The project itself has been the focus of criticism of some living along the canal and others who say they utilize it for recreational purposes. Among their concerns: Potentially negative impacts on the aesthetics of the canal and tourism.
The Canal Corporation hoped Wednesday’s meeting would clear up some questions and concerns.
“We hope they know more about the project,” said Canal Corporation Executive Deputy Director John Callaghan. “We hope they go home tonight with a better understanding of how completing this work will make them safe, their families safer, and ensure the canal’s here for people to enjoy and recreate upon for generations."
The corporation says the present amount of plant life gets in the way of safety inspections, and also creates the risk of sudden embankment failures.
“Elevated canal embankments act as earthen dams, retaining water so canals can be navigated during the navigation season,” Callaghan explained. “But these embankments really suspend the level of the canal high above the surrounding terrain. In some cases, the level of the water is equal to the second or third story of people’s homes.”

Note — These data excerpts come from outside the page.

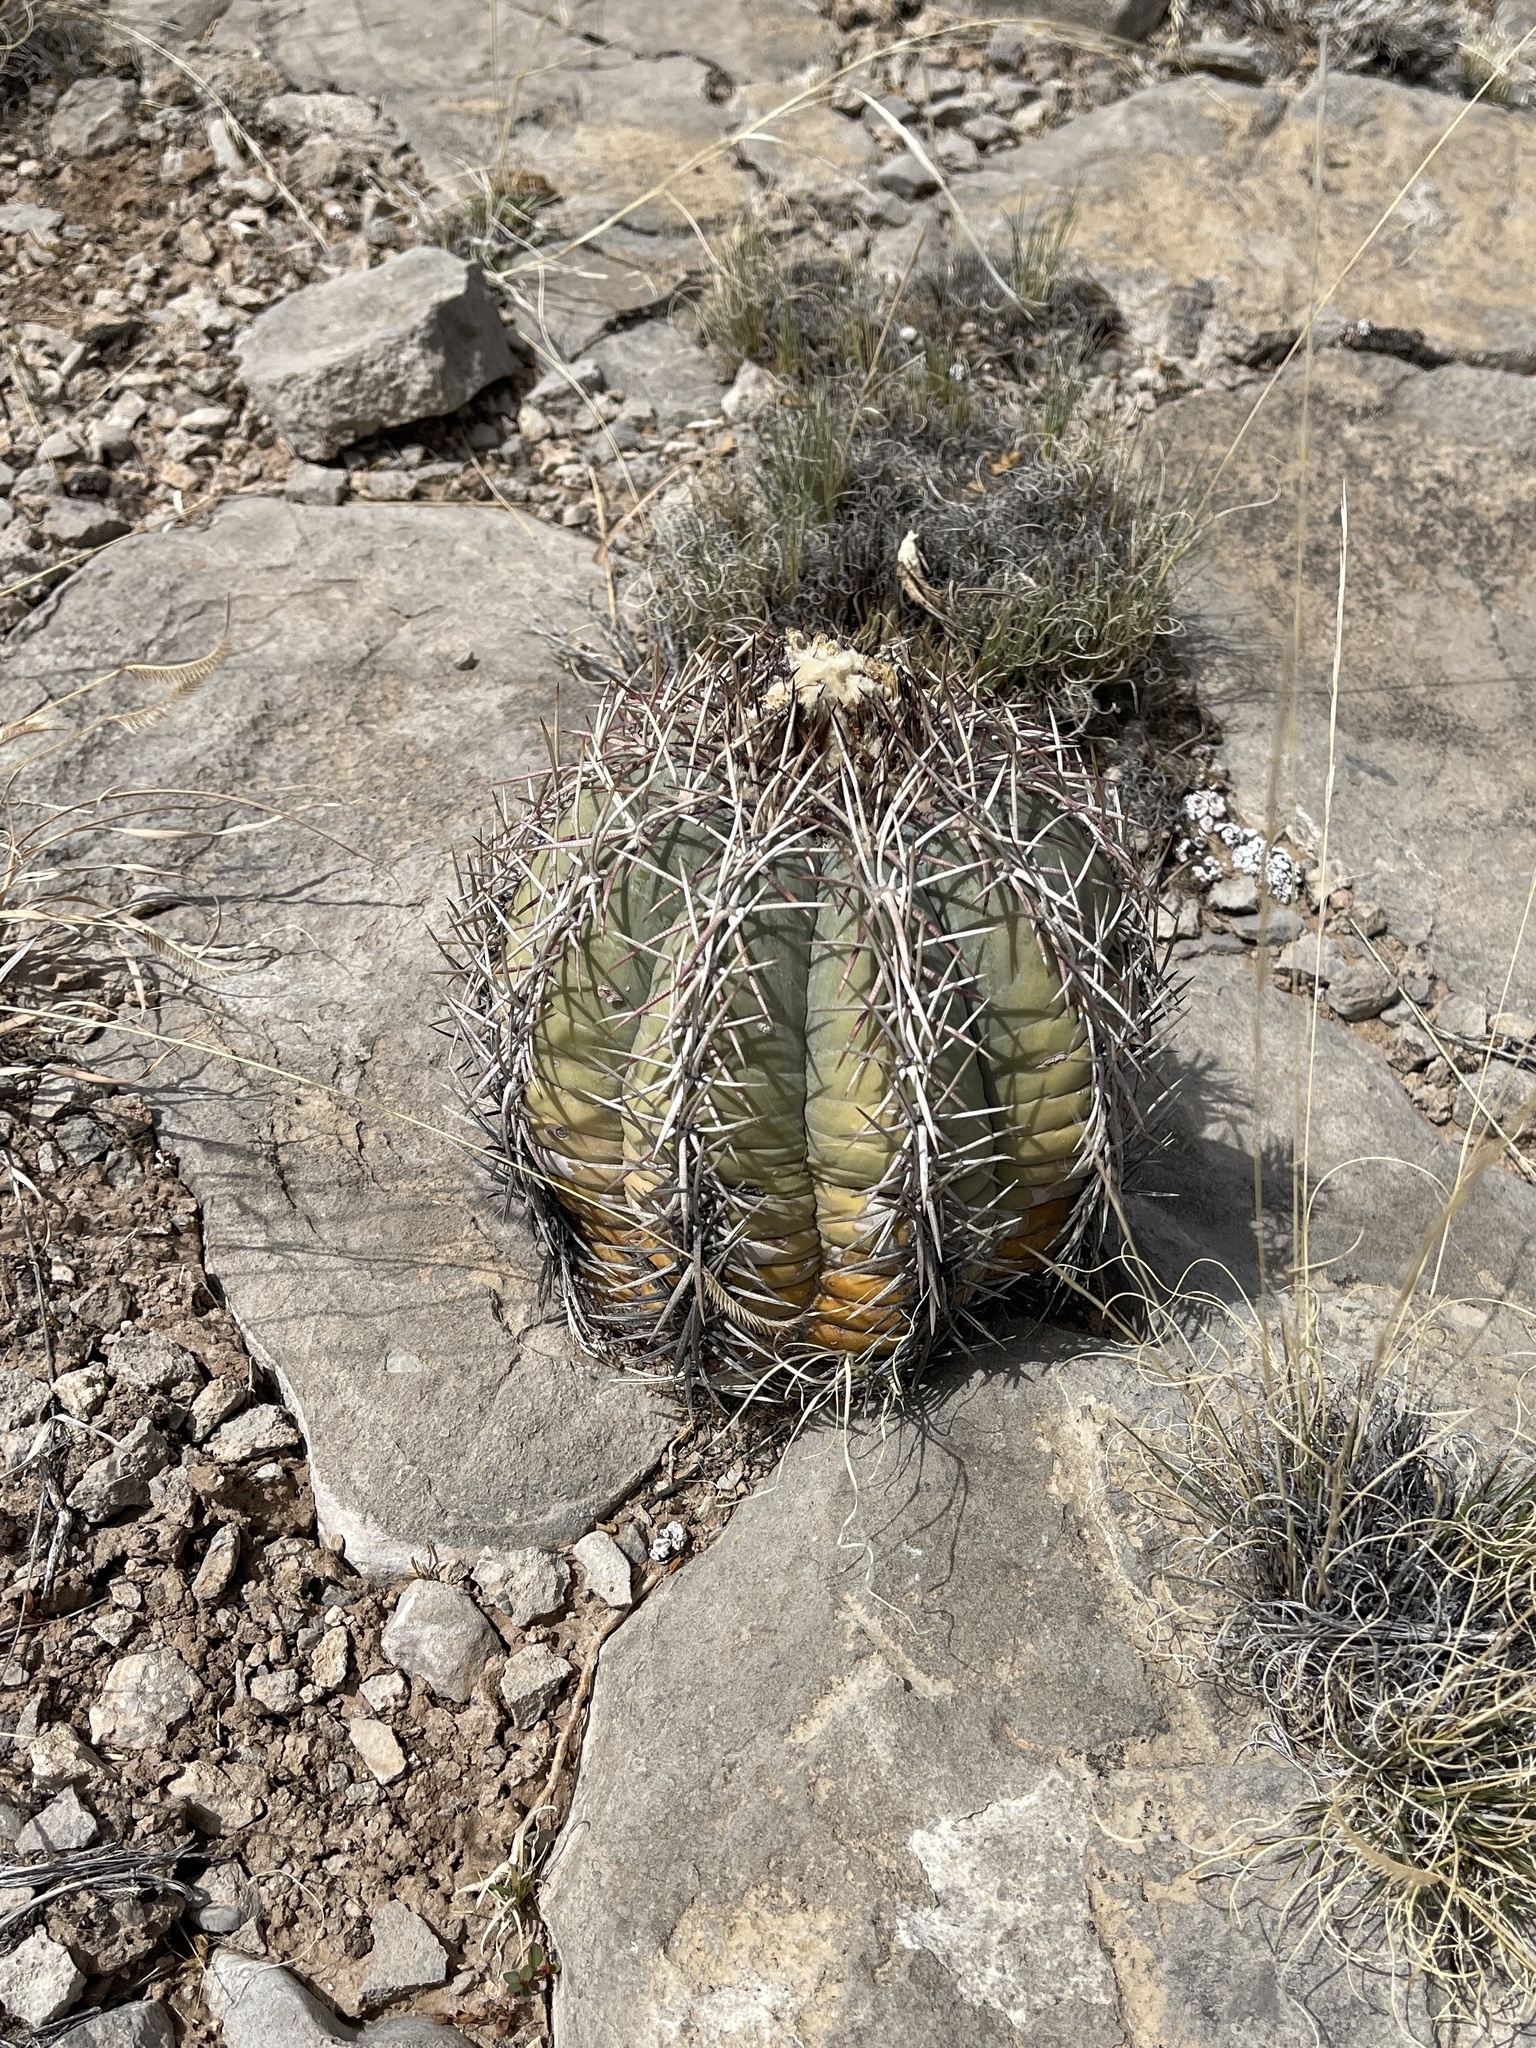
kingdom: Plantae
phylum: Tracheophyta
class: Magnoliopsida
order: Caryophyllales
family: Cactaceae
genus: Echinocactus
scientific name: Echinocactus horizonthalonius
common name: Devilshead
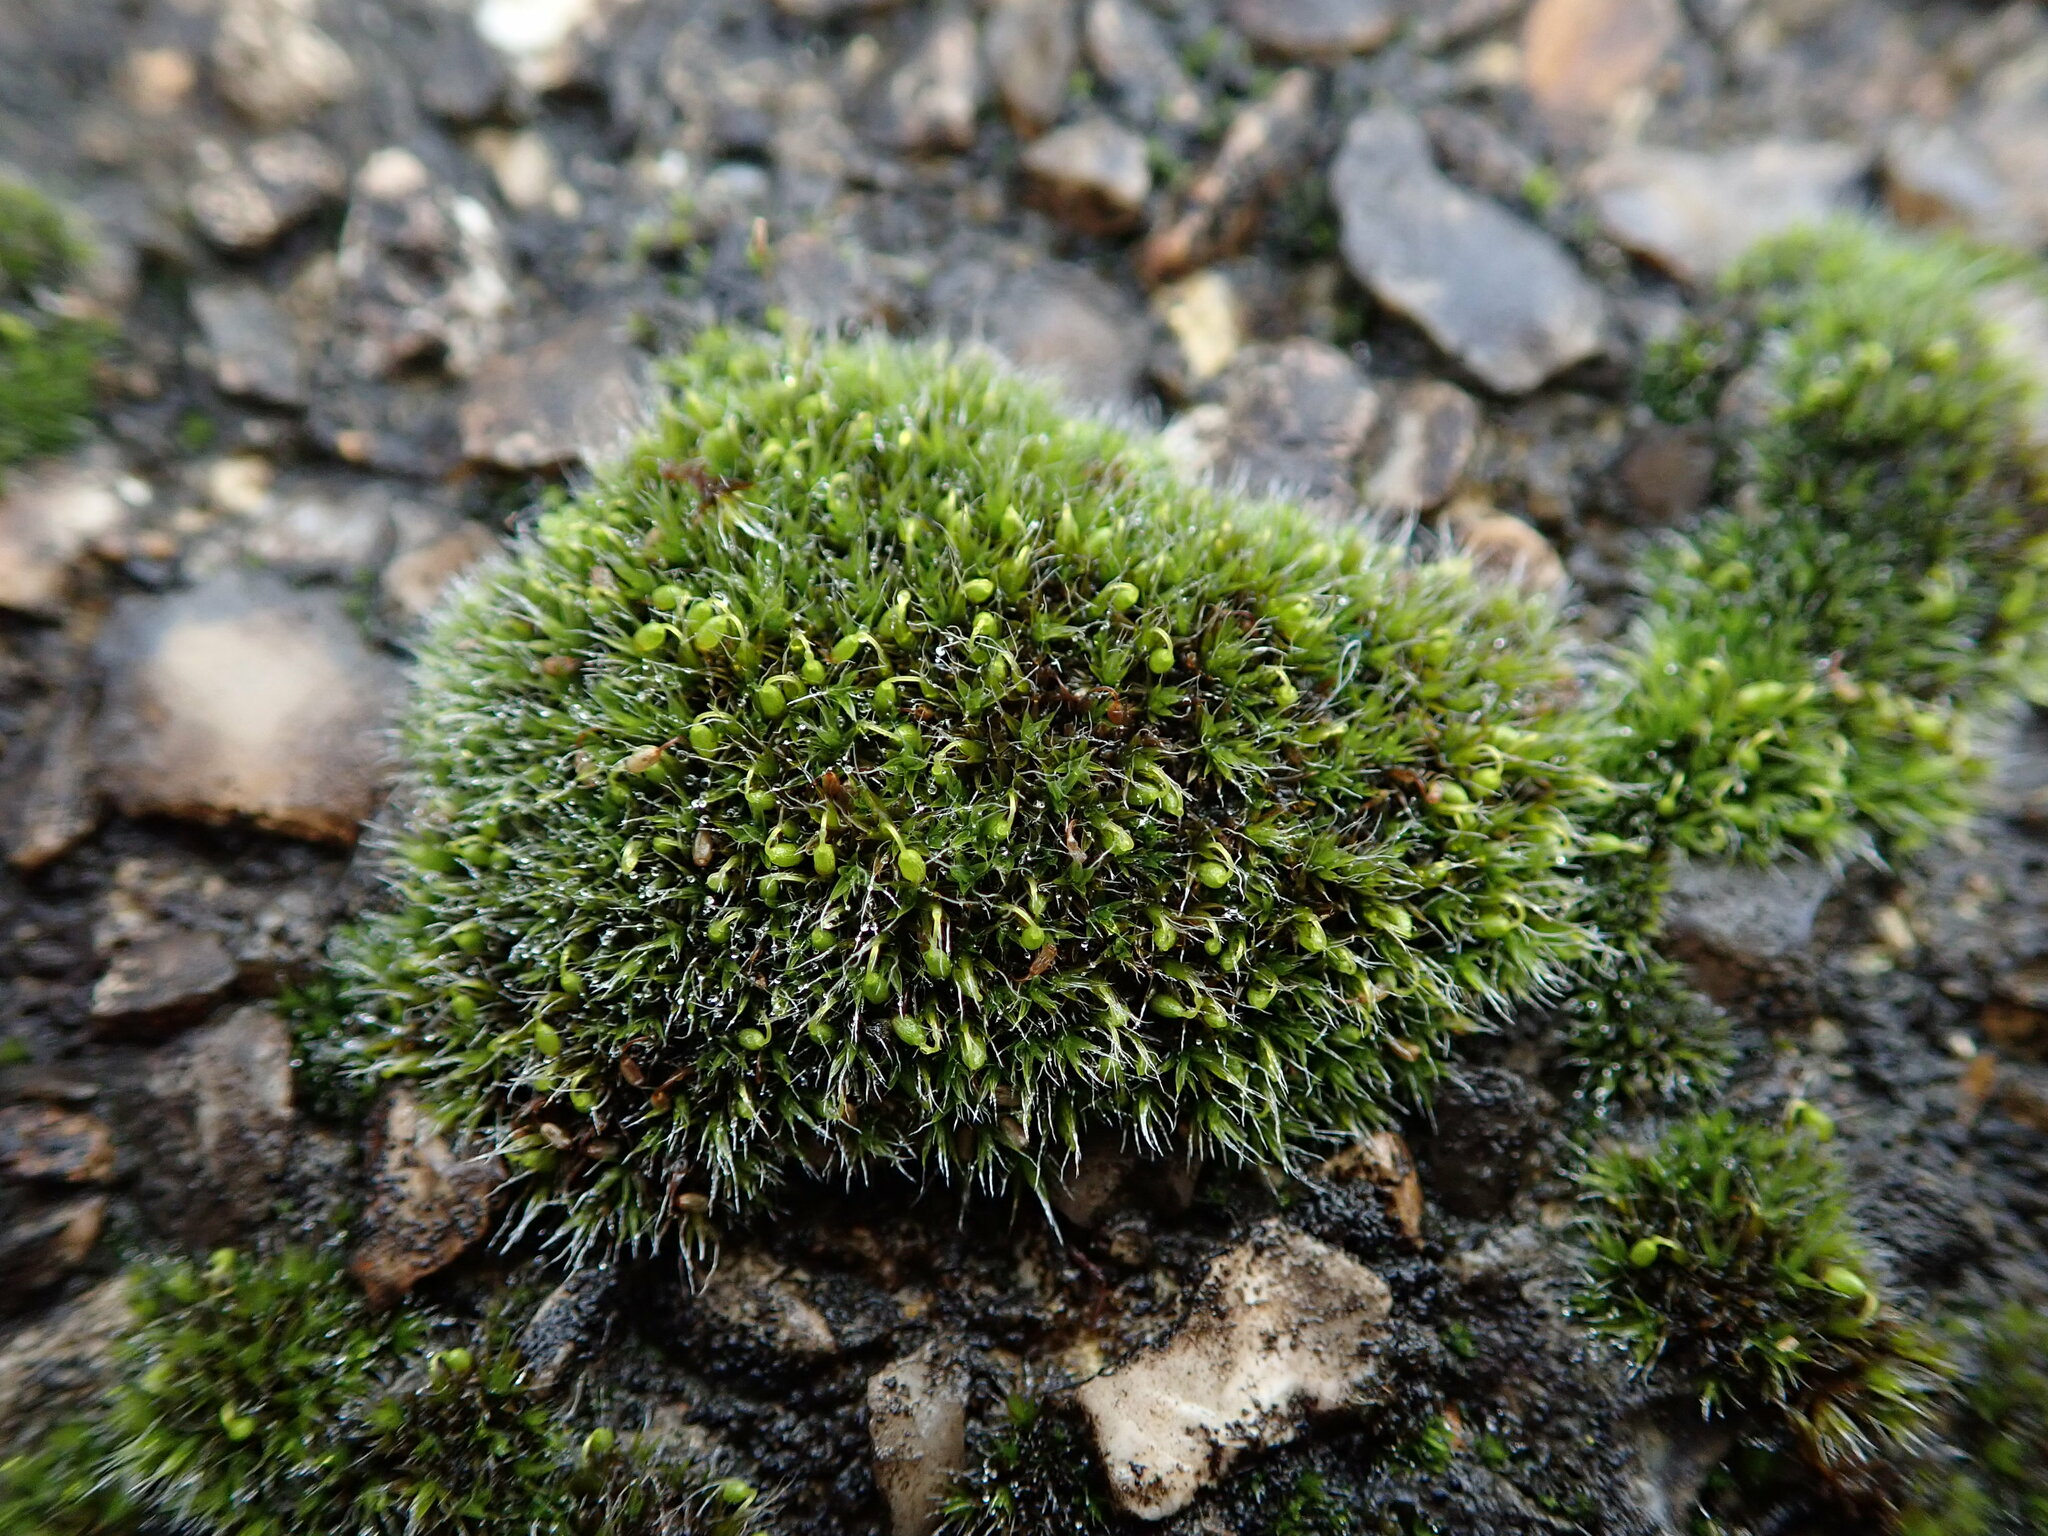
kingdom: Plantae
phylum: Bryophyta
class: Bryopsida
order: Grimmiales
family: Grimmiaceae
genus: Grimmia
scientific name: Grimmia pulvinata
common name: Grey-cushioned grimmia
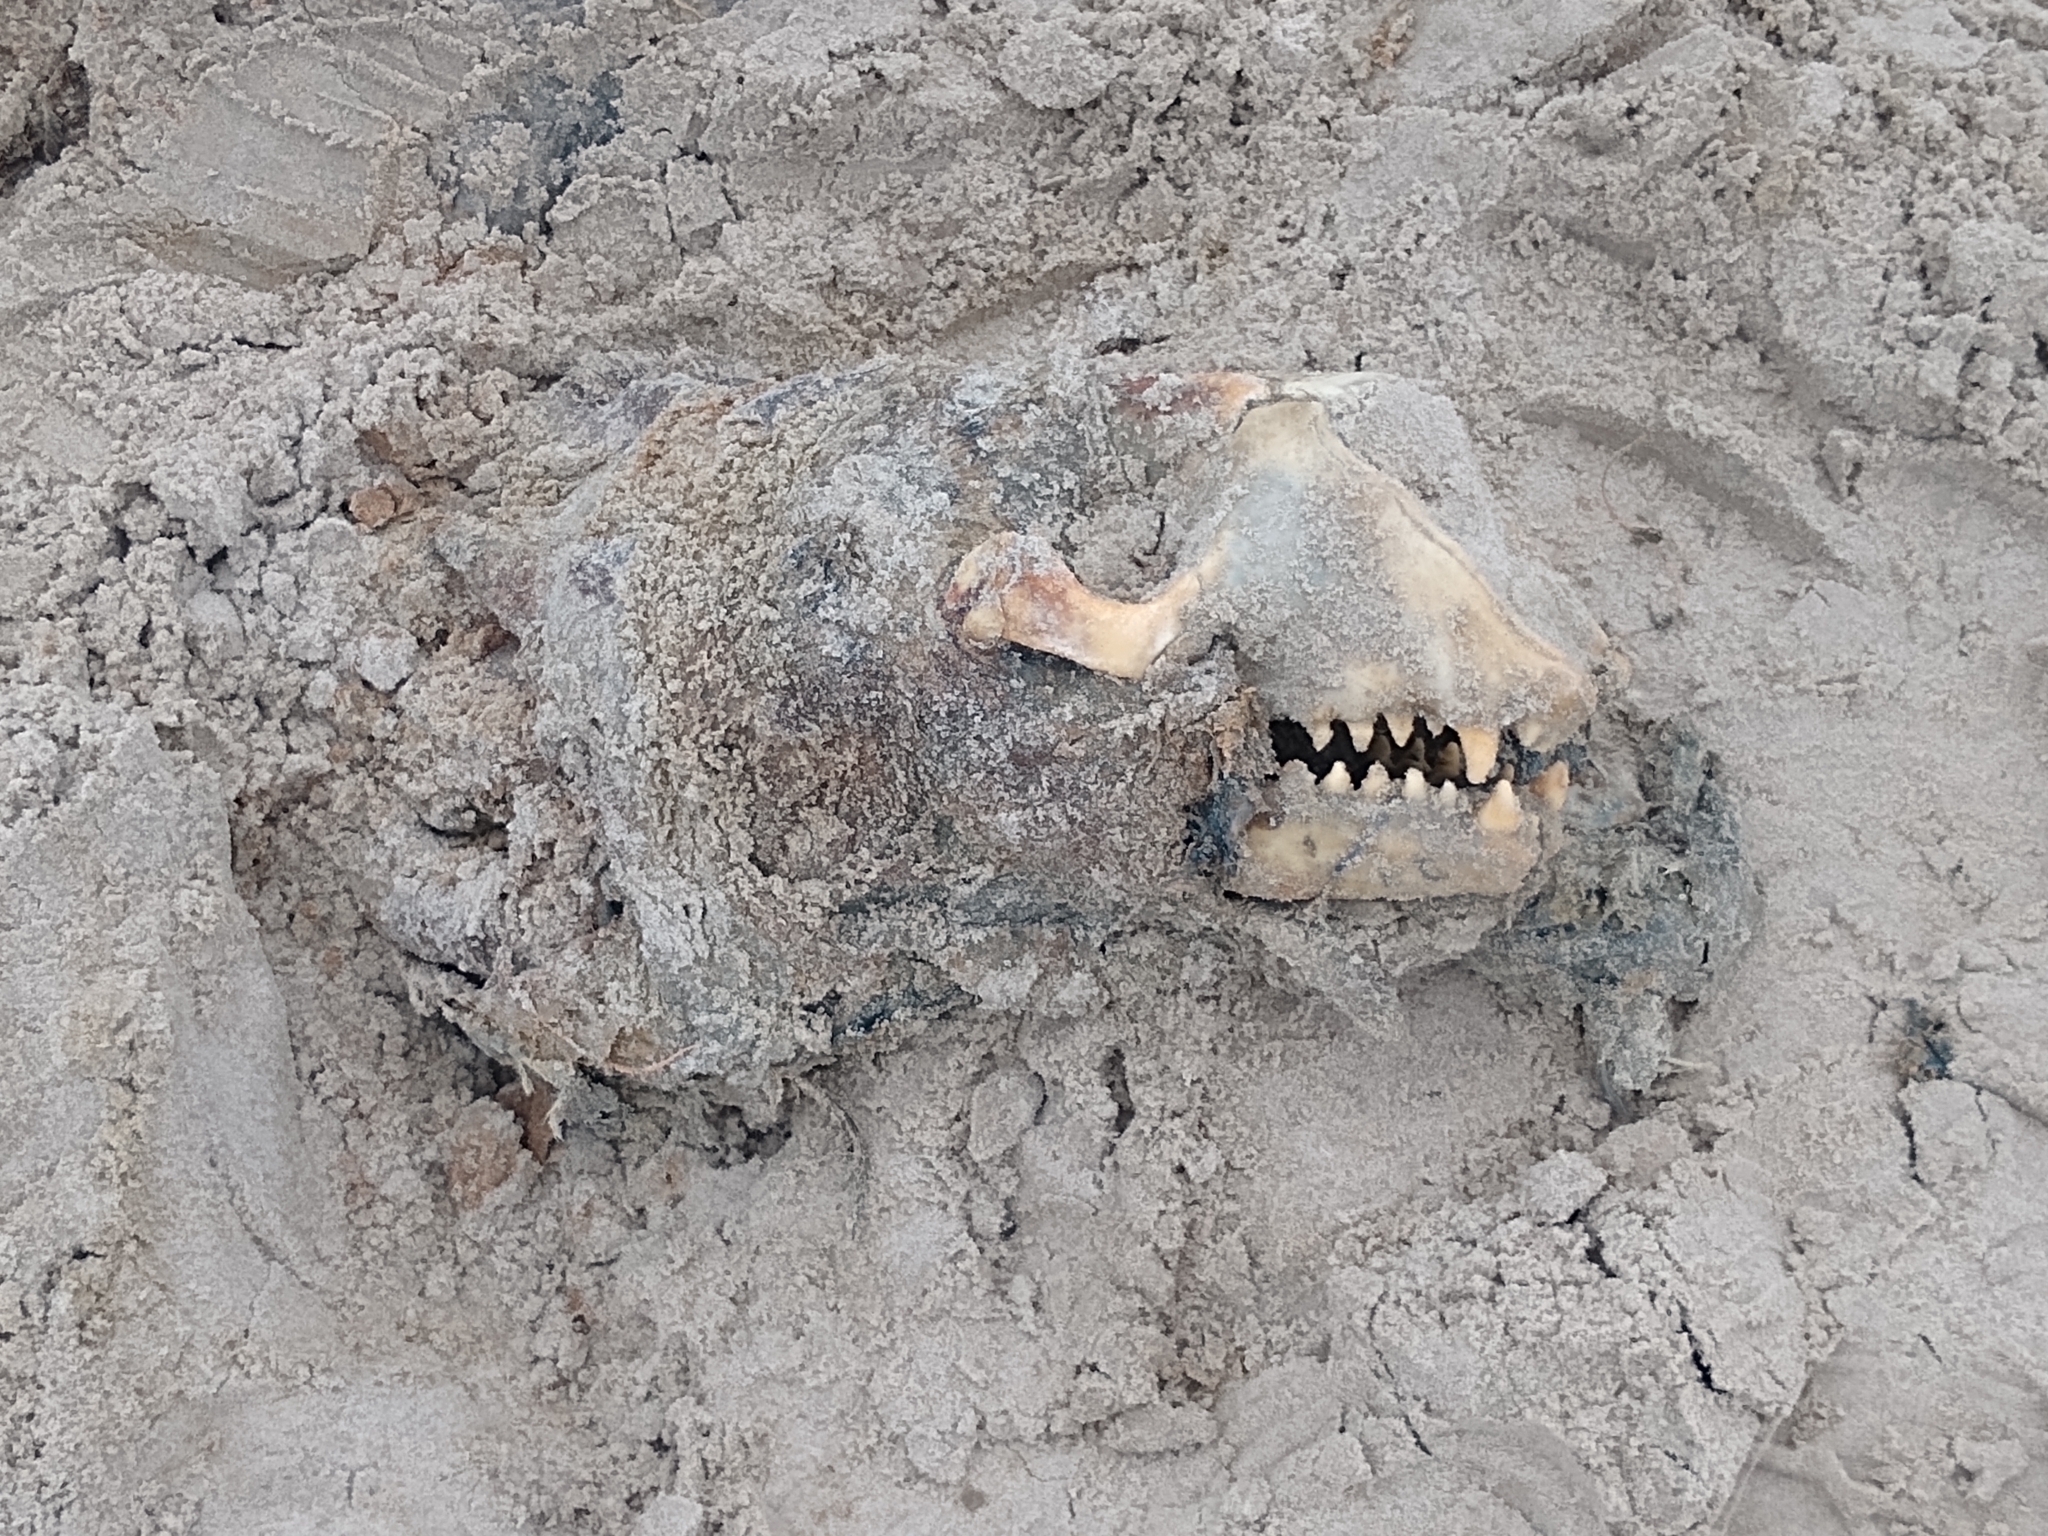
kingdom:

The areas being targeted by the project include the Brockport/Spencerport/Ogden area, where work has already begun. That work was halted due to concerns associated with recent weather. Work is expected to resume later this month, with trees along portions of the canal in Pittsford, Brighton and Perinton scheduled to be removed as well. According to the corporation, the specific areas were chosen following a review by the firm Rizzo Associates, which classified certain areas as “high hazard.” They say, in these areas, the failure of an embankment could result in widespread damage and deaths.
The analysis changed the mind of Doug Kucmarowski of Brockport, who had trees removed from his backyard along the canal. He says he was initially opposed to the project.
“We heard about it when we returned home from a visit down south,” he recalled. “And our neighbors came over and said, ‘They’re going to cut all the trees down along the canal, and you have to do something about it!’”
Kucmarowski met with members of the Canal Corporation and did some research – research he says helped him get past initial concerns and convince him that this was an issue of safety.
“I’ve never found any document that says trees belong on the earthen canal,” he said. “We could go into great detail about all the different ways this could be fixed, but trees can’t be there.”
But the Canal Corporation's presentation did not convince John Gehret of Fairport. He said he left the meeting with more questions than answers.
“We know, down in the Everglades, that the tree roots keep the soil stable,” said Gehret. “And so here, their concern is it would destabilize. That does not sound like the right answer. To me, it’s guesswork. And I would like to know, if they guess wrong and we get a canal collapse because they took the trees out, who’s going to go to jail?”
Gehret called for another review to determine whether or not removing the trees could end up posing more problems in the long run.
But Kucmarowski says the time for reviews is over.
“Solutions are what’s needed, not resistance to change,” he said. “You lose all the time because it’s safety. Safety is number one.”
A second meeting, hosted by the Canal Corporation, is scheduled for Thursday night at 6 p.m. It will be held in Pittsford, at Mendon High School.